TASK REQUIREMENTS:
• 1. In the extract on dismissal for misconduct and strike-related dismissals, who bears the onus to prove that the dismissal is fair?
• 2. Reproduce the passage of the extract on dismissal between "12 ILJ 577 (LAC))." and "a strike dismissal.", inclusive.

EXTRACT TO READ:
"""

Guidelines in cases of dismissal for misconduct.
Any
person who is determining whether dismissal for misconduct is unfair
should consider –
(a)Whether
or not the employee contravened a rule or standard regulating conduct
in, or of relevance to, the workplace; and
(b)
If a rule or standard was contravened, whether or not –
(i)the
rule was a valid or reasonable rule or standard;
(ii)
the employee was aware, or could reasonably be expected to have been
aware, of the rule or standard;
(iii)the
rule or standard has been consistently applied by the employer; and
(iv)
dismissal was an appropriate sanction for the contravention of the
rule or standard”.
[19]
“
In
my view the determination of the substantive fairness of the
strike-related dismissal must take place in two stages, first under
item 6 when the strike related enquiry takes place and secondly,
under item 7 when the nature of the rule which an employee is
alleged
to have contravened, is considered. It follows that a strike-related
dismissal which passes muster under item 6 may nevertheless
fail to
pass substantive fairness requirements under item 7. This is so
because the illegality of the strike is not “a magic
wand which
when raised renders the dismissal of strikers fair” (National
Union of Mineworkers of SA v Tek Corporation Ltd
and others (1991)
12 ILJ 577 (LAC)). The employer still bears the onus to
prove that the dismissal is fair”.
[20]
“
In
his work Grogan, expresses the view that item 6 of the Code is
not, and does not purport to be, exhaustive or rigid but
merely
identifies in general terms some factors that should be taken into
account in evaluating the fairness of a strike dismissal.
He,
therefore, opines that in determining substantive fairness regard
should also be had to other factors including the duration
of the
strike, the harm caused by the strike, the legitimacy of the
strikers’ demands, the timing of the strike, the conduct
of the
strikers and the parity principle. I agree with this view as
the consideration of the further factors ensures that
the enquiry
that is conducted to determine the fairness of the strike-related
dismissal is much broader and is not confined to
the consideration of
factors set out in item 6 of the Code”.
[21]
Item
6
[66]
In my view, the contravention of the LRA
in this case was extremely serious. The issue relating to the wage
demand was never conciliated.

"""

DATA SHOWN:
"""

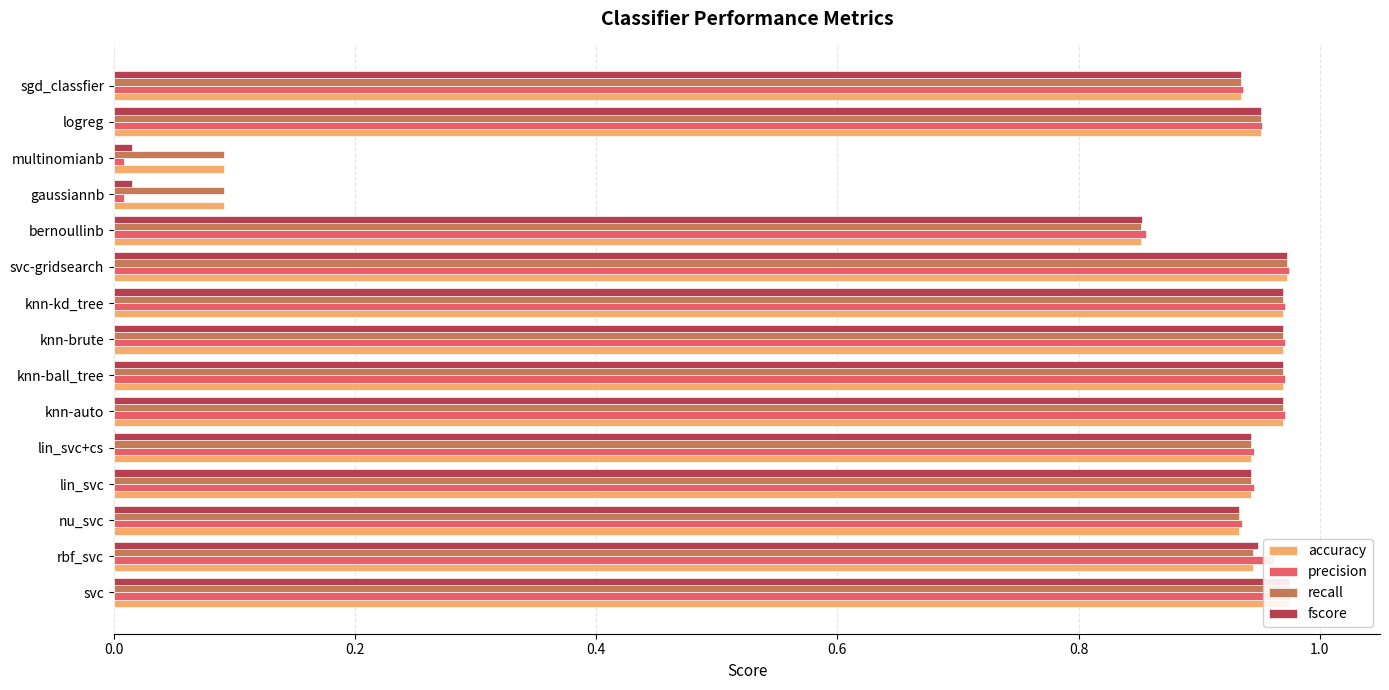

Does the chart contain any negative values?

No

"""

SOLUTIONS TO EACH TASK:
• 1. The employer

• 2.
12 ILJ 577 (LAC)). The employer still bears the onus to
prove that the dismissal is fair”.
[20]
“
In
his work Grogan, expresses the view that item 6 of the Code is
not, and does not purport to be, exhaustive or rigid but
merely
identifies in general terms some factors that should be taken into
account in evaluating the fairness of a strike dismissal.